São já as dezassete. Para terminar, passeio contigo.  Vamos até à barragem da Amieira (ou será a marina?). Não há como conduzir no Alentejo. Olho-te o perfil contente. Tão maluca quanto eu, perplexas neste enlevo colorido. As nossas almas agradecidas flutuam gémeas na paisagem. Lindos estes teus campos e recantos. Colinas de tons quentes, íman dos olhos, tinta entornada que não ouso fotografar.

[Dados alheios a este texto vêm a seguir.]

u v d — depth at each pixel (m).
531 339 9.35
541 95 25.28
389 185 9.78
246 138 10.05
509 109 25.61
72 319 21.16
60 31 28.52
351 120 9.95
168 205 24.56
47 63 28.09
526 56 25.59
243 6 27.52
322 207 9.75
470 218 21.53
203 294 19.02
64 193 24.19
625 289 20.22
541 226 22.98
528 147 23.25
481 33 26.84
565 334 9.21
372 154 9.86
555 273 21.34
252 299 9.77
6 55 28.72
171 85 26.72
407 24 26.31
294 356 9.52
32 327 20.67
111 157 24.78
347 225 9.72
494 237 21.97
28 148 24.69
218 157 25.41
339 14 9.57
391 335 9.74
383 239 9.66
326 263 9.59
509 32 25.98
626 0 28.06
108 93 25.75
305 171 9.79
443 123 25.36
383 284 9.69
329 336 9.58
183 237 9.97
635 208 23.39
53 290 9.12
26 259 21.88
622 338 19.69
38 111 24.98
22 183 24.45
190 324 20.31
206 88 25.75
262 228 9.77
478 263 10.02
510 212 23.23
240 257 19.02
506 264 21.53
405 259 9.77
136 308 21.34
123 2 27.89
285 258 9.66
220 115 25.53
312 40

Chegadas à marina da Amieira, tiramos uma foto as duas e eu aproveito a paisagem. Bebo uma água que tu pagas e sentamo-nos na esplanada. Duas burguesas de meia-idade à sombra quente do Alentejo. No meio de outra gente encalorada, possivelmente com um barco na marina, que nos mira em jeito de quem conhece o território, a estranhar-nos, estas duas de onde saíram, o que querem. Desabafo para os barcos, aqui, só a sombra interior das casas é fresca. E eles a oscilarem um tudo-nada, sim, sim.
Acode-me à memória o Verão na minha aldeia pequena, cegonhas estáticas, asas escancaradas no inferno azul do ar. Olho em volta e nem um passarito pequeno. Afogueada, levanto a cabeça para a sombra alva do toldo. Como as sombras alentejanas são quentes, sufocadiças! Ficam a doer-nos na alma enquanto o suor empapa o corpo. Oh, castigadora ardência que infinitamente nos dobras, vincas, amarfanhas. Até neste dia de corolas invulgares, a espreitarem-nos de todo o sítio. Ai de nós, insidiosa Primavera.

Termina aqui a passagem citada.